To add value — the way I understand it — is a personal conscious decision to put on a cloak of humility everyday, to think less of oneself and more of others, and to find ways to bless other people.
Blessing others can be manifested through a verbal affirmation, a simple gesture of kindness or even just by listening. It doesn’t have to be extraordinary or extravagant (unless you really want to!). You can be as creative as you can, so long as the end goal is to build a person up.
In every meeting I have, regardless the size, I ask myself two things as I go through the discussion process:
- What can I learn? Therefore, I take mental notes and load them on my device (either in my Notes on the phone or OneNote on my tablet) or scribble them on a physical journal. I make it a habit to chronicle insights that I learn.
- What can I do to add value to the people I meet? Let me take more time here, and share with you what I’ve learned to apply thus far.
- I pray before going to every meeting I have. I ask God to open “divine appointments” for me, and ask Him to empower me to see where He’s leading me and serve people out of joy.
- If I have extra time and resource, I buy food for the individual or group. Having food on the table makes people at ease.
- I have also developed a habit of intentionally observing people and listening to their thoughts during discussions.
- And quietly, I think of ways to encourage the group or at least one of them.

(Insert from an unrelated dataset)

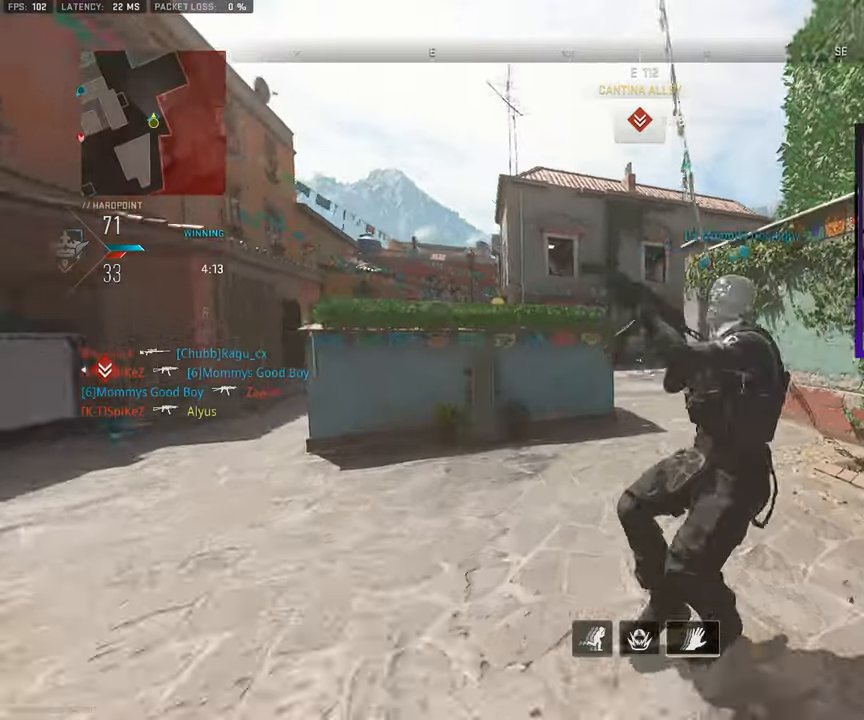
{"buttons": ["L3"], "left_stick": "up", "right_stick": "center", "events": [[250, "right_stick", "right"], [333, "L3", "up"], [367, "right_stick", "center"], [483, "L3", "down"]]}
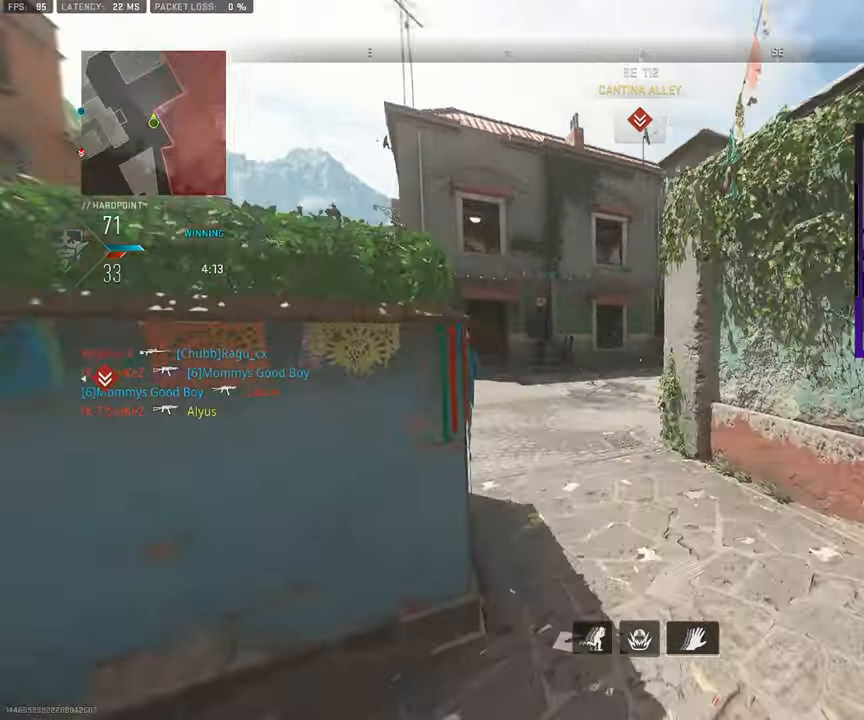
{"buttons": ["L3"], "left_stick": "up", "right_stick": "center", "events": [[83, "L3", "up"], [200, "L3", "down"], [317, "L3", "up"], [433, "L3", "down"]]}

- You have to understand that thinking less of ourselves takes practice and… it takes pains. It’s simply counter-intuitive. It takes sacrifice.
The benefits of this fourth key to an awesome discussion is indescribable — they are not always tangible, but you know that it’s life-giving.
It brings joy to people because they feel they’re important. People remember the simplest acts of kindness — they embed good marks in the heart. And lastly, you would eventually notice that you’d end your time together with a sense of anticipation for the next gathering.
Meetings are not dreaded because they bring value to people. Simple appointments become divine appointments.
How about you? How can you help add value to those around you in the next few days? What thoughts were brewing as you read this post today? What difference will it truly make when we choose to add value to people in every meeting or gathering we have?